Friday 31 December 2021

Most likes in instagram

Almost one year posting a photo each day. Quite surprisingly for me, these are the twelve ones which got the most likes (from top left to bottom right).





Sunday 19 December 2021

Calendar puzzle (ii)

In the end I went for the brute force approach, ie the not so elegant approach. It took me a while to write and debug the code but eventually I got there and found thousands and thousands of solutions (in fact I assume I found them all). Once I somewhat tidy the code up I will post it in github. Today I spent some time figuring out how to plot the calendar, learning about colour maps, grids, etc. As usual, python has you covered! People who have created and contributed to libraries such as numpy and matplotlib definitely deserve a lot of credit.

Since it makes no sense to publish here a daily puzzle I have created a twitter account for the Calendar, so that I can create a bot which tweets a solution every day (or if I feel even more adventurous and I have time, maybe posting a hint and then a few hours later the solution?). I read this great post from Miguel García and so far so good as I already managed to post something from a script after fumbling my way through Twitter´s Development Portal.
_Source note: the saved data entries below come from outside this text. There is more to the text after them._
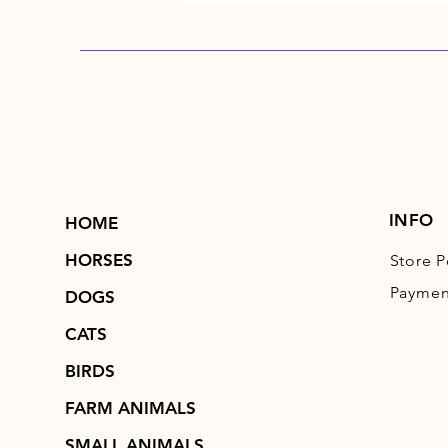
INFO
HOME
HORSES
Store P
Paymen
DOGS
CATS
BIRDS
FARM ANIMALS
SMALL ANIMALS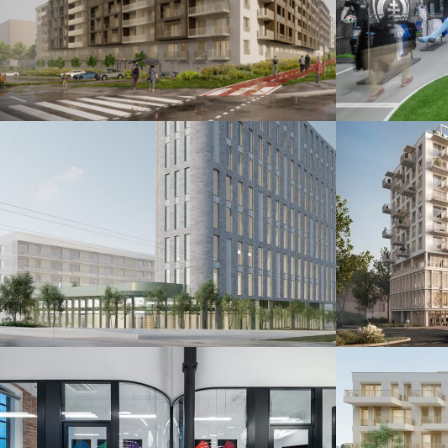
Šindolka Residence
Fanshop
Nitra 2026
Bratislava 20
Administratívna budova
Polyfu
Bratislava 2024
Bratislava 20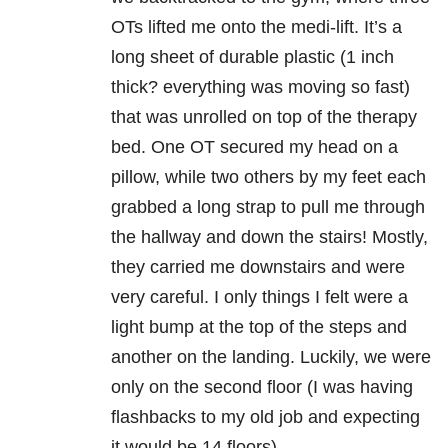
OTs lifted me onto the medi-lift. It’s a
long sheet of durable plastic (1 inch
thick? everything was moving so fast)
that was unrolled on top of the therapy
bed. One OT secured my head on a
pillow, while two others by my feet each
grabbed a long strap to pull me through
the hallway and down the stairs! Mostly,
they carried me downstairs and were
very careful. I only things I felt were a
light bump at the top of the steps and
another on the landing. Luckily, we were
only on the second floor (I was having
flashbacks to my old job and expecting
it would be 14 floors).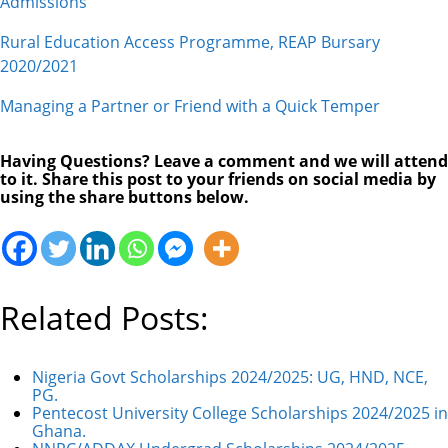
Admissions
Rural Education Access Programme, REAP Bursary
2020/2021
Managing a Partner or Friend with a Quick Temper
Having Questions? Leave a comment and we will attend
to it. Share this post to your friends on social media by
using the share buttons below.
Related Posts:
Nigeria Govt Scholarships 2024/2025: UG, HND, NCE,
PG.
Pentecost University College Scholarships 2024/2025 in
Ghana.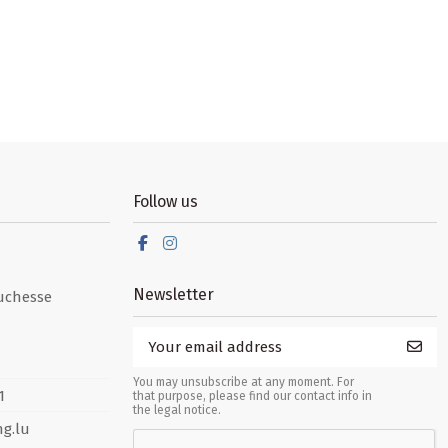
Follow us
Newsletter
uchesse
You may unsubscribe at any moment. For
1
that purpose, please find our contact info in
the legal notice.
g.lu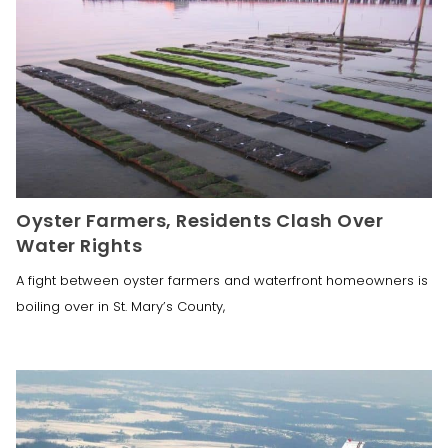
Oyster Farmers, Residents Clash Over
Water Rights
A fight between oyster farmers and waterfront homeowners is
boiling over in St. Mary’s County,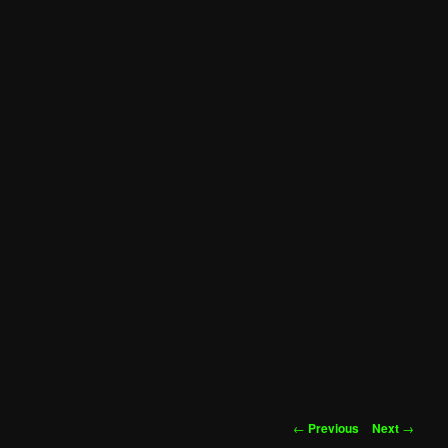
Post
←
Previous
Next
→
navigation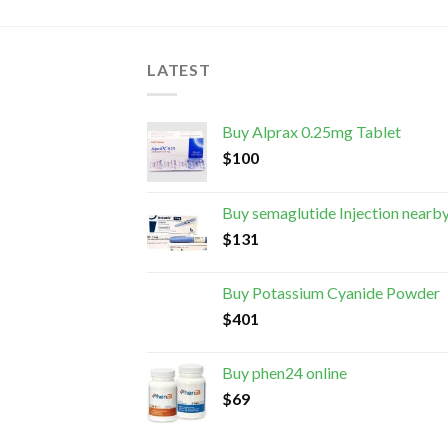
LATEST
Buy Alprax 0.25mg Tablet
$
100
Buy semaglutide Injection nearb
$
131
Buy Potassium Cyanide Powder
$
401
Buy phen24 online
$
69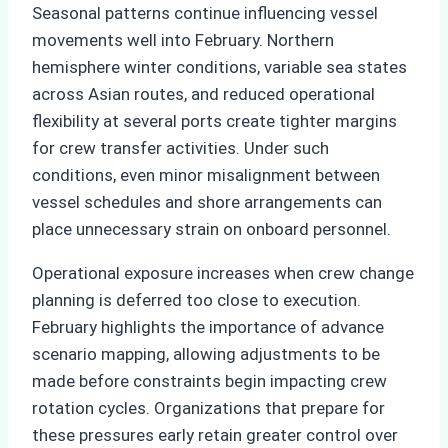
Seasonal patterns continue influencing vessel
movements well into February. Northern
hemisphere winter conditions, variable sea states
across Asian routes, and reduced operational
flexibility at several ports create tighter margins
for crew transfer activities. Under such
conditions, even minor misalignment between
vessel schedules and shore arrangements can
place unnecessary strain on onboard personnel.
Operational exposure increases when crew change
planning is deferred too close to execution.
February highlights the importance of advance
scenario mapping, allowing adjustments to be
made before constraints begin impacting crew
rotation cycles. Organizations that prepare for
these pressures early retain greater control over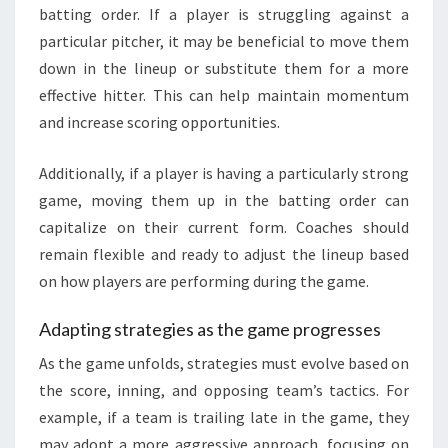
batting order. If a player is struggling against a
particular pitcher, it may be beneficial to move them
down in the lineup or substitute them for a more
effective hitter. This can help maintain momentum
and increase scoring opportunities.
Additionally, if a player is having a particularly strong
game, moving them up in the batting order can
capitalize on their current form. Coaches should
remain flexible and ready to adjust the lineup based
on how players are performing during the game.
Adapting strategies as the game progresses
As the game unfolds, strategies must evolve based on
the score, inning, and opposing team’s tactics. For
example, if a team is trailing late in the game, they
may adopt a more aggressive approach, focusing on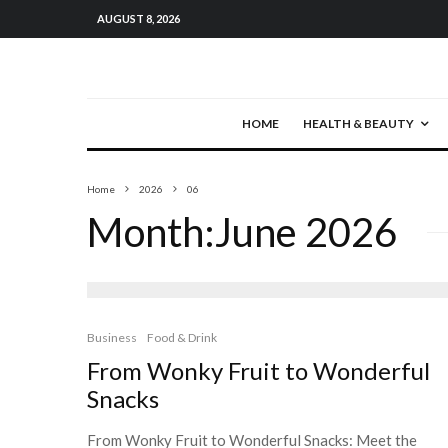
AUGUST 8, 2026
HOME
HEALTH & BEAUTY
Home
2026
06
Month:
June 2026
Business
Food & Drink
From Wonky Fruit to Wonderful
Snacks
From Wonky Fruit to Wonderful Snacks: Meet the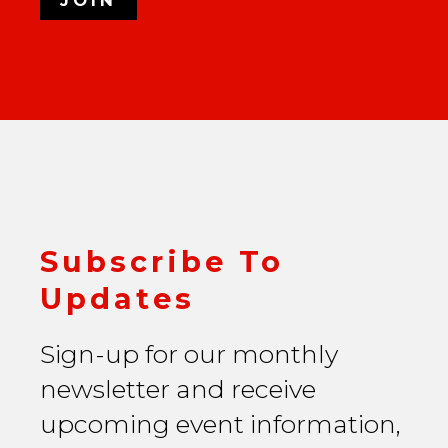
Subscribe To
Updates
Sign-up for our monthly
newsletter and receive
upcoming event information,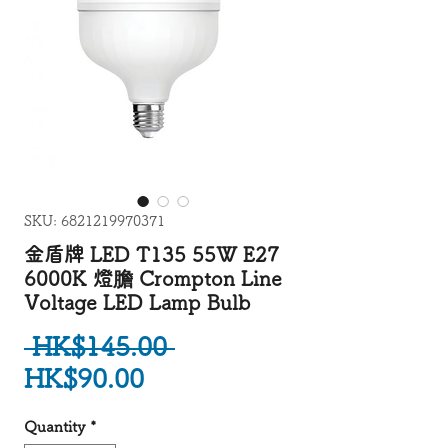
SKU: 6821219970371
金盾牌 LED T135 55W E27
6000K 燈膽 Crompton Line
Voltage LED Lamp Bulb
Regular Price
 HK$145.00 
Sale Price
HK$90.00
Quantity
*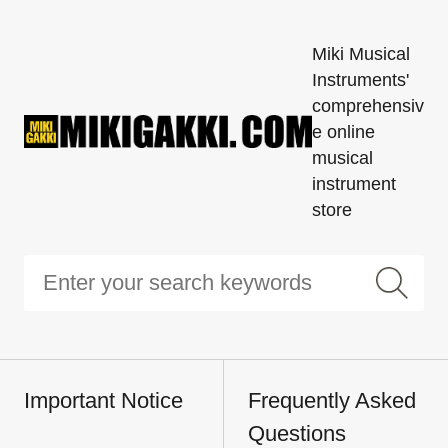
Miki Musical
Instruments'
comprehensiv
e online
musical
instrument
store
Important Notice
Frequently Asked
Questions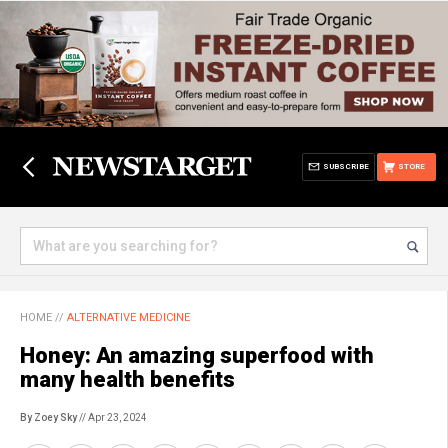
SUBSCRIBE
STORE
HOME
//
ALTERNATIVE MEDICINE
Honey: An amazing superfood with
many health benefits
By Zoey Sky
// Apr 23, 2024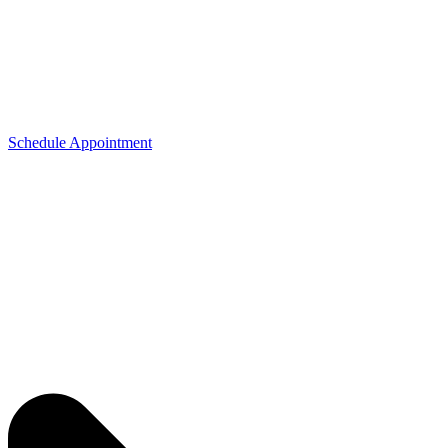
Schedule Appointment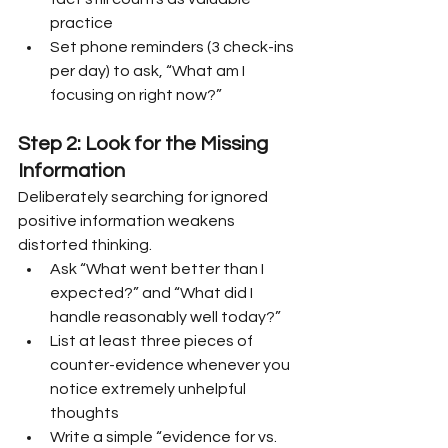
practice
Set phone reminders (3 check-ins 
per day) to ask, “What am I 
focusing on right now?”
Step 2: Look for the Missing 
Information
Deliberately searching for ignored 
positive information weakens 
distorted thinking.
Ask “What went better than I 
expected?” and “What did I 
handle reasonably well today?”
List at least three pieces of 
counter-evidence whenever you 
notice extremely unhelpful 
thoughts
Write a simple “evidence for vs. 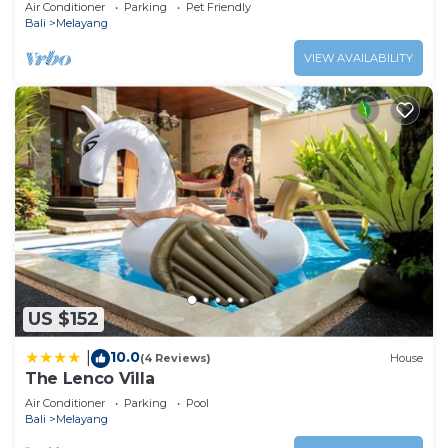
Luxurious Villa with Dramtic Vistas
Air Conditioner
Parking
Pet Friendly
Bali
Melayang
VIEW AVAILABILITY
US $152
10.0
|
(4 Reviews)
House
The Lenco Villa
Air Conditioner
Parking
Pool
Bali
Melayang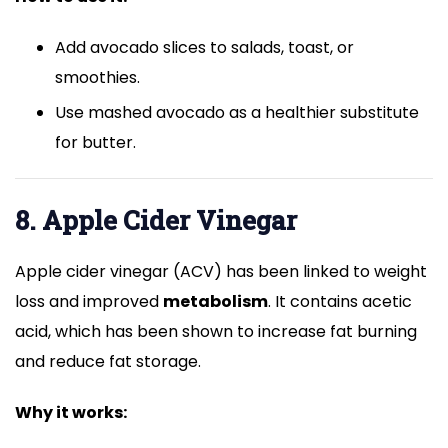
Add avocado slices to salads, toast, or
smoothies.
Use mashed avocado as a healthier substitute
for butter.
8. Apple Cider Vinegar
Apple cider vinegar (ACV) has been linked to weight
loss and improved
metabolism
. It contains acetic
acid, which has been shown to increase fat burning
and reduce fat storage.
Why it works: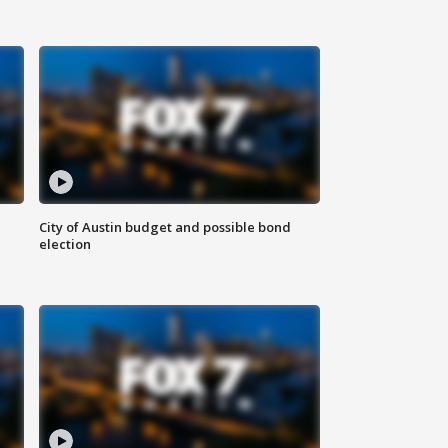
City of Austin budget and possible bond
election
Not quite sure yet where to run the bot. One option would be to set up a raspberry pi, another one would be to explore pythonanywhere which I already used to host the tute app. We´ll see.

PS1: It will be in pythonanywhere, whose free tier allows to run one scheduled task per day (!), which is enough for this. It should run each day at 8am. Let´s see.

PS2: It works! :-) Code in a semi tidy state available in GitHub 





Solutions for today, who would have thought that there are so many ways to solve this puzzle?







Monday 13 December 2021

Calendar puzzle

This year I am participating again on Advent of Code. So far, so good, let´s see how many stars I manage to get in the end. However this post is not about AoC, but about another puzzle I came across.

It´s a calendar with eight pieces that can hide months and days on table below, so the remaining cells show the date. Apparently you can find a combination for each day of the year (rotating and flipping pieces is allowed). However brute forcing won´t work. I calculated the amount of different positions and it´s a lot of combinations. Looking at the pieces below, there are 96 different ways in which you can place piece A, 98 for B, 82 for C, 154 for D, 151 for E, 80 for F, 196 for G and 154 for H (pieces with simmetries have less possible locations).

So brute forcing this problem would require to loop through each of the 98 positions possible for A, for each one then loop over whatever positions are still possible from the original 82 for B, etc, etc. 

I will give it a try but I wonder if there is a more elegant approach. Hints are welcome.